Maria Rosa fez-se uma linda mulher e o meu pai caiu de amores por ela.

Ela não lhe deu grande bola era filha irmã e neta de pescadores. Sabia bem as dificuldades que isso acarretava.

Não queria para ela essa vida, queria para ela alguém que não estivesse ligado ao mar.

Além disso havia certo rapaz que trabalhava na construtora e era amigo do Jorge…

Quando soube, o meu pai fez uma cena de ciúmes.
Depois mexeu os cordelinhos junto dos irmãos e do pai de quem era amigo e companheiro de trabalho.

Convenceram-na. Ou o Zé Ganso, que conheciam desde miúdo e até tinha um pé de meia para quando casasse, ou mais ninguém. O outro não o conheciam de lado nenhum.

Ela argumentou que o Zé bebia às vezes, e andava com mulheres da vida.

É sinal que não é maricas, foi a resposta.
Até a mãe lhe disse: – Filha quando casar ele assenta.

A minha mãe

Maria Rosa (Mãe)

 

Era uma rapariga morena, de cabelos pretos compridos e ondulados. Os seus olhos verde escuros, tinham os seus mistérios. Na boca bem desenhada sempre um sorriso, mas o que mais sobressaía era o peito, generoso e empinado.
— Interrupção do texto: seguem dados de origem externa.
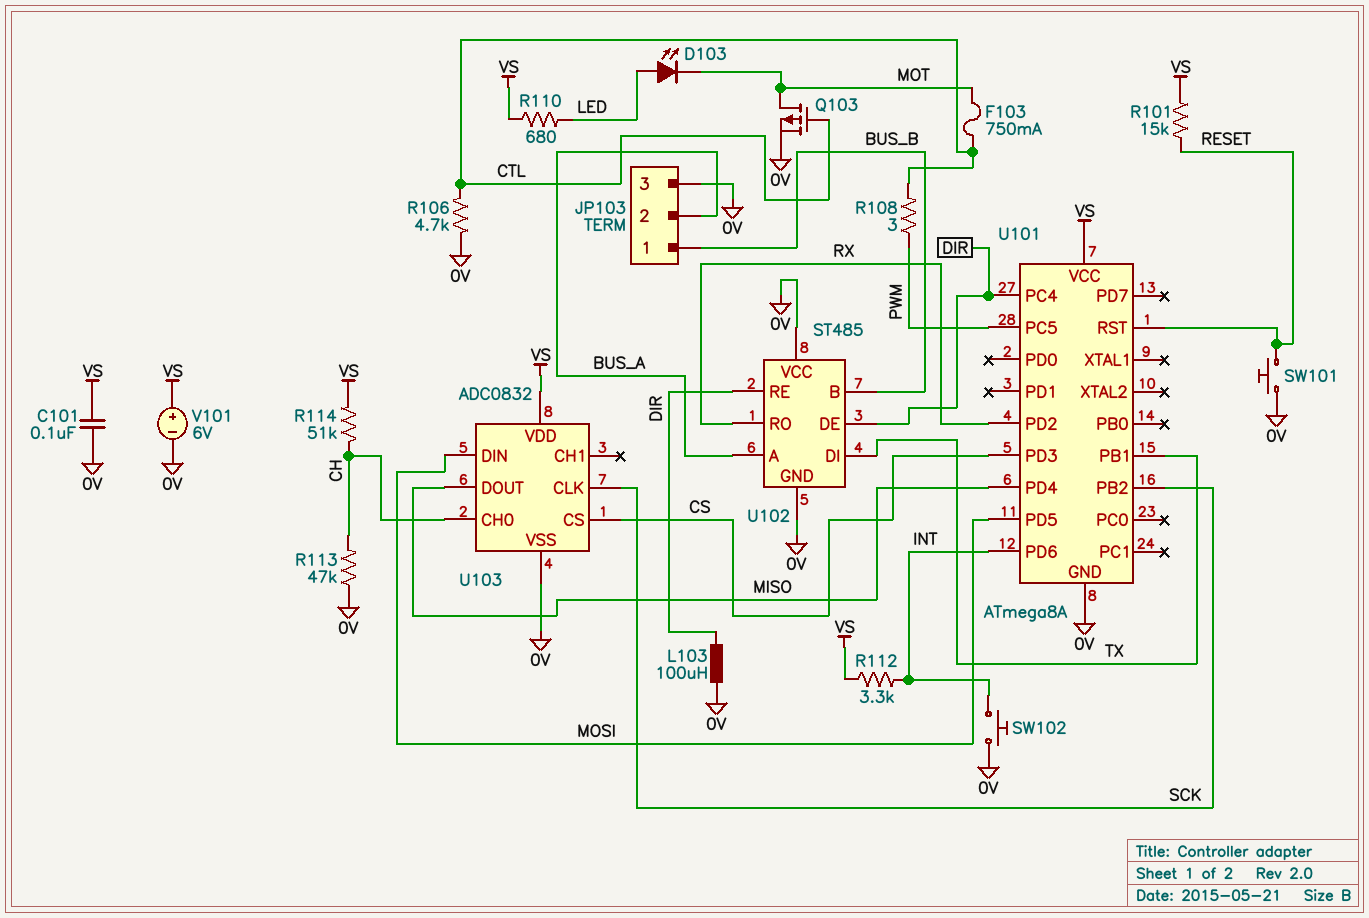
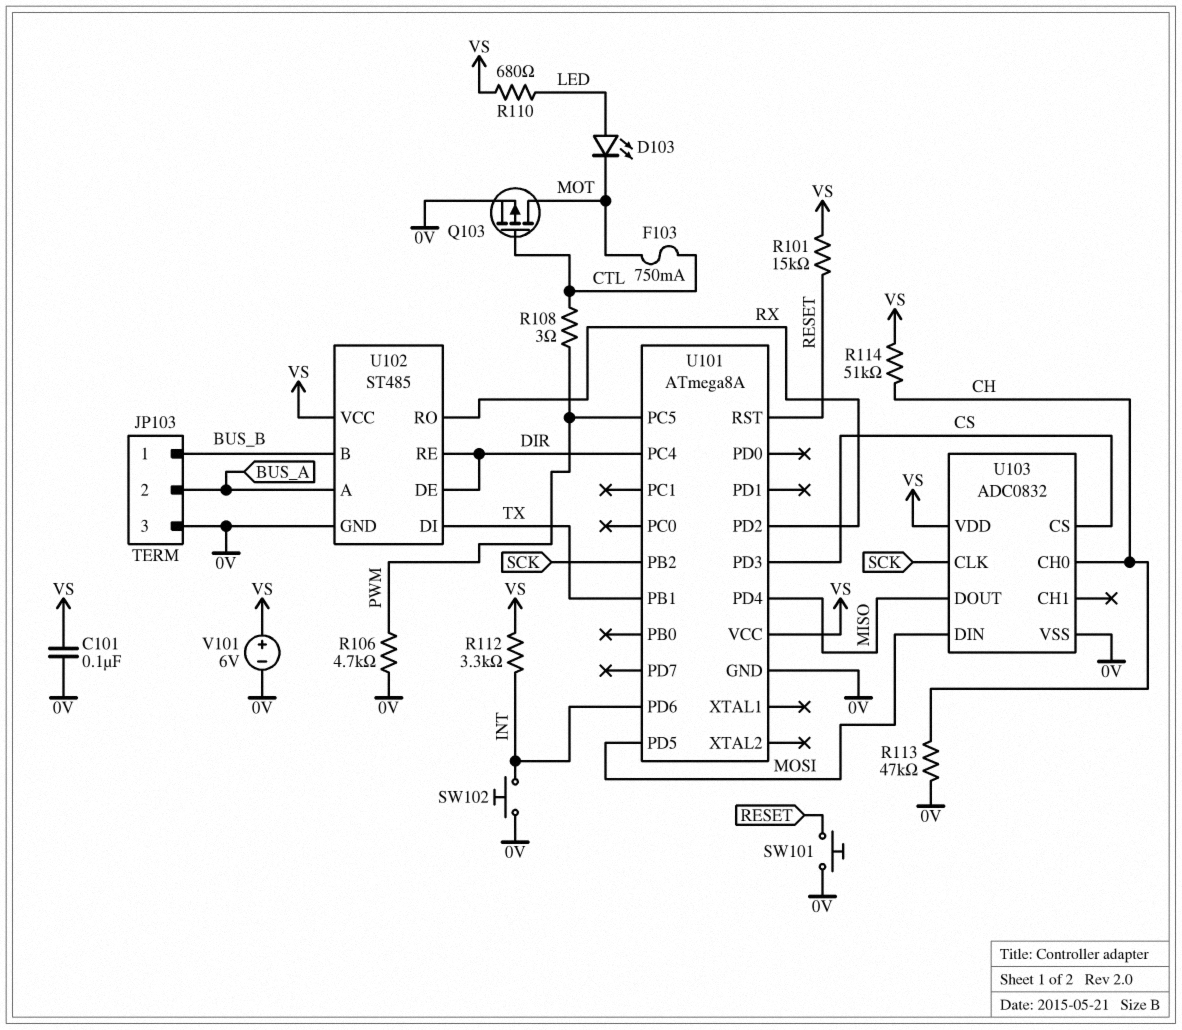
L103: 100uH (0V, DIR) -> none
R106: 4.7k (0V, CTL) -> 4.7k (0V, PWM)
U102 pin VCC: 0V -> VS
Chamava-se Maria Rosa e era a filha mais nova do ti Zé Ramos e da senhora Adelina.

Moravam na rua das Hortas, e o ti Zé Ramos trabalhava com o filho Américo no barco do meu avô.

A ” Rosinha dos limões ” como o meu pai lhe chamava, estava sempre lá em casa.

Era a grande amiga da minha tia Susana.